So You Wanna Be An Influencer?
The Federal Trade Commission recently published a guide for social media influencers, guiding would-be influencers to provide truthful endorsements and reviews. This guide details what it takes to stay off the FTC’s Naughty List for False Advertisements. Here’s the skinny:
• Provide Clear and Obvious Disclosures of Brand Relationships
Influencers MUST disclose their relationship with a brand or product when they are receiving any form of compensation for their endorsement. Compensation doesn’t just mean making that #cash, but also includes receiving freebies or a deep discount on products and services. The FTC says you should also disclose any other material connections to a brand. This includes if you or a family member works for or owns the business you are endorsing.
Disclosures should be obvious for viewers and should be found in every post that contains an endorsement. Use terms like “sponsored” and “advertisement” in your endorsement to ensure clarity to your viewers and followers.

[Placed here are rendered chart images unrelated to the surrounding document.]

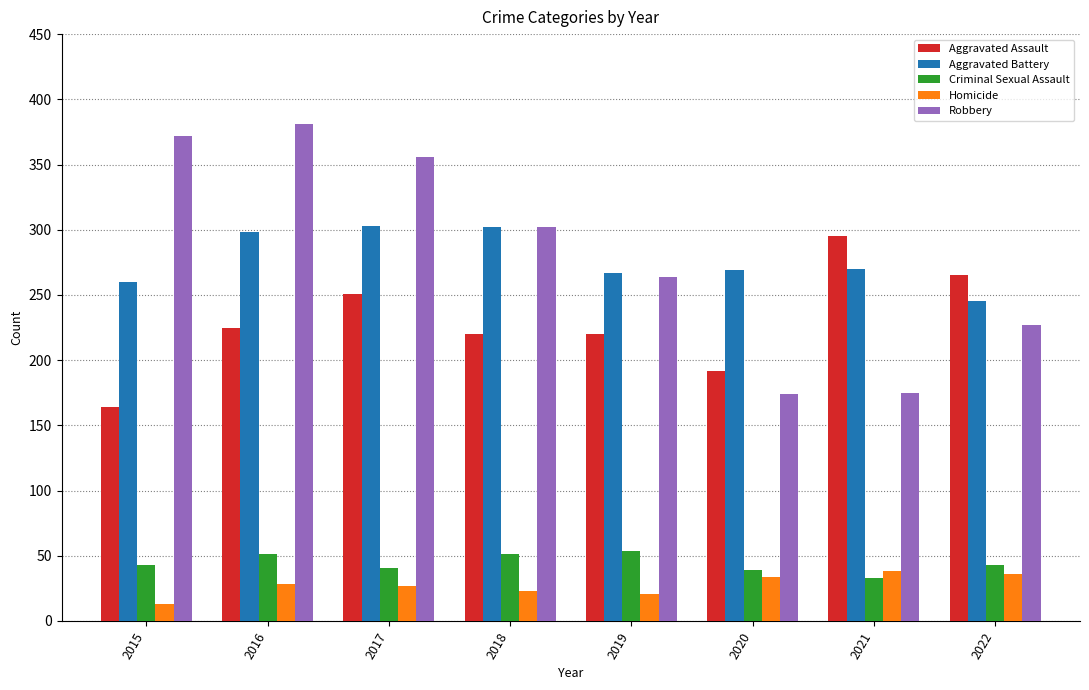

The value of Aggravated Assault at 2018 is 220. True or false?

True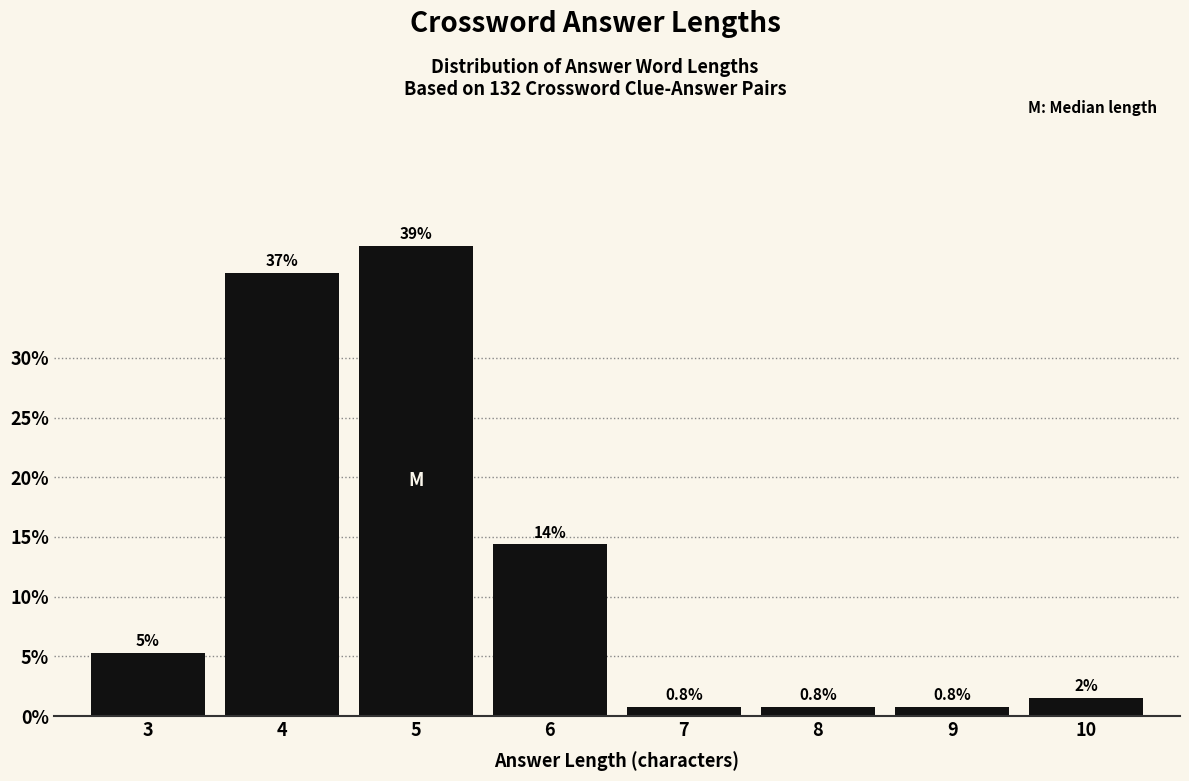

What is the sum of all values?

100.0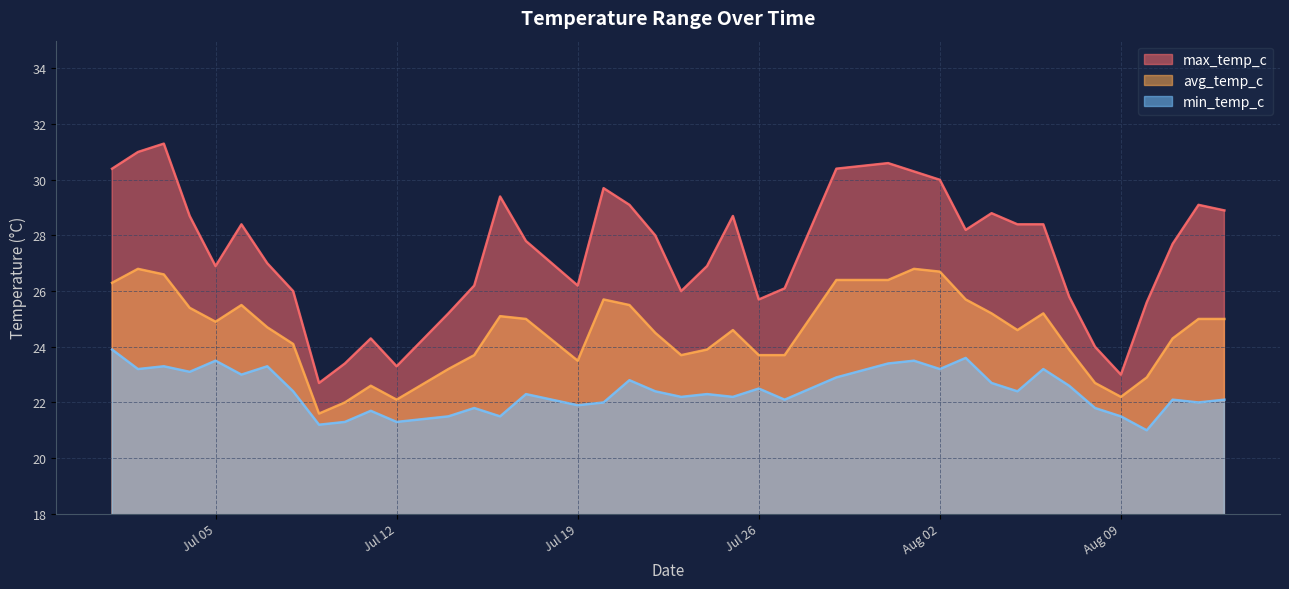

Rank the series by their average value, from lowest to highest.

min_temp_c, avg_temp_c, max_temp_c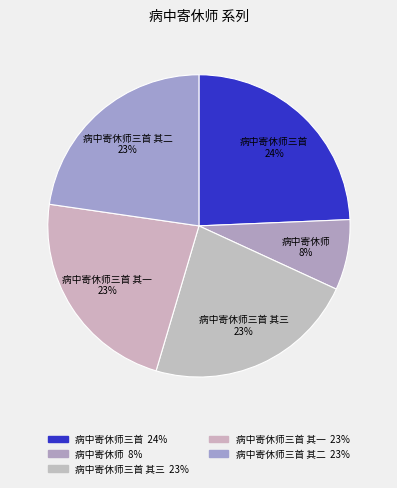

Count the number of slices in the pie.

5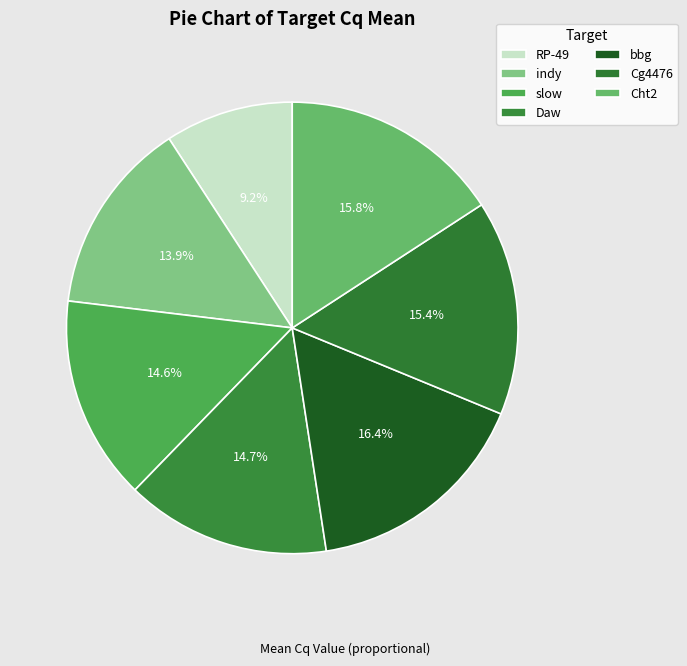

Does any single category account for the majority?

No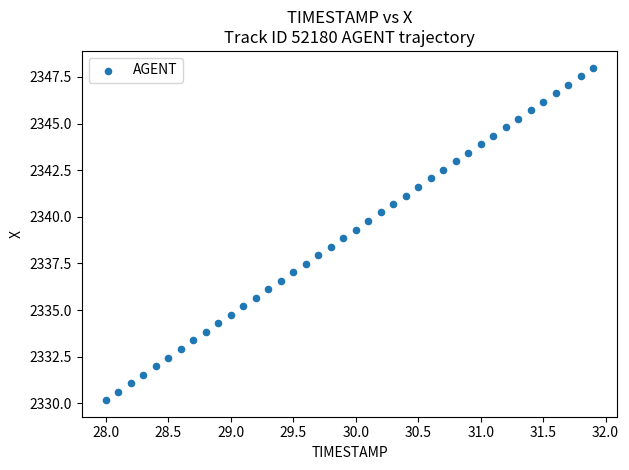

What is the range of Y values (max minus min)?

17.8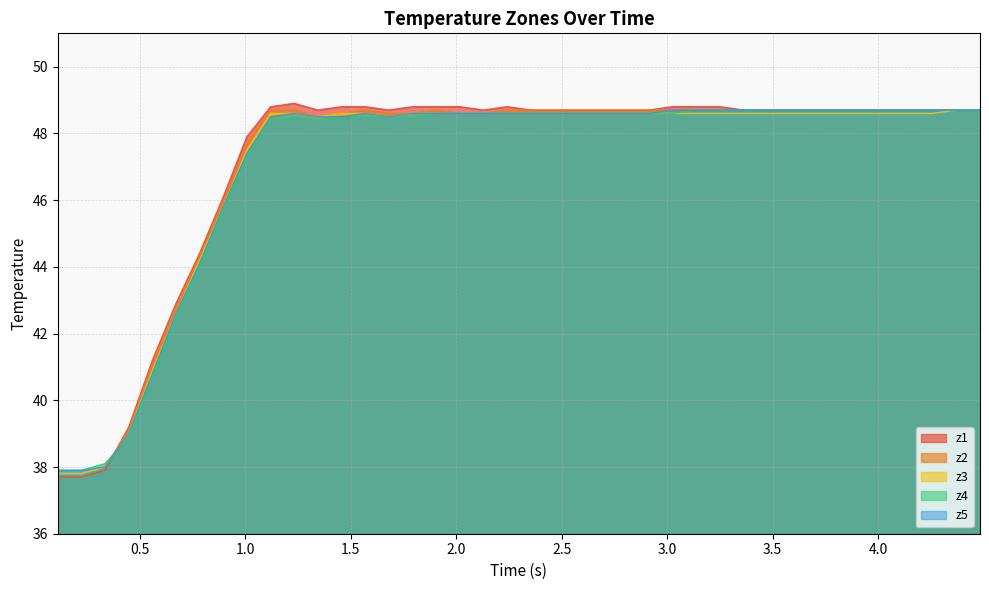

How many data points does each series have?

40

It’s not always obvious that a blogger or social media poster is affiliated with a certain product or company. If you are providing viewers with a review just because you love a product, no need to disclose. But, if you received some form of compensation for your endorsement, a clear and obvious endorsement is necessary on every post featuring your review. When in doubt, be transparent with your viewers about your relationship to the company!
• Be Truthful
Putting out misleading or untruthful information can cause you serious legal consequences. If you have a relationship with a brand that is contingent upon your endorsement of a product, be truthful in your endorsement. Your review of a product or brand might sway one of your viewers or followers to purchase that product or support a brand (that’s the point of influencers, right?). So, if you’re paid to try a product, don’t say you like it if you really don’t!
• Do Your Research
When promoting a product, don’t make up claims about the pros or cons of that product or service if there is no factual evidence to support your claim. This means that fictional social media influencer Tony should not provide Scalp Strength Shampoo with a raving endorsement, claiming that the product will cure early onset male pattern baldness if Scalp Strength’s parent company has not put in the scientific research to validate that claim.
• Don’t Advertise For A Product You Haven’t Tried
Only provide an endorsement for a product or service that you’ve tried. Providing a review of a product without trying the product is deceptive to other consumers. Your viewers might heavily rely on your opinion of a product or service. It is your responsibility as a social media influencer to provide an endorsement that represents your accurate experience or opinion of a product, which is impossible if you haven’t tried the product!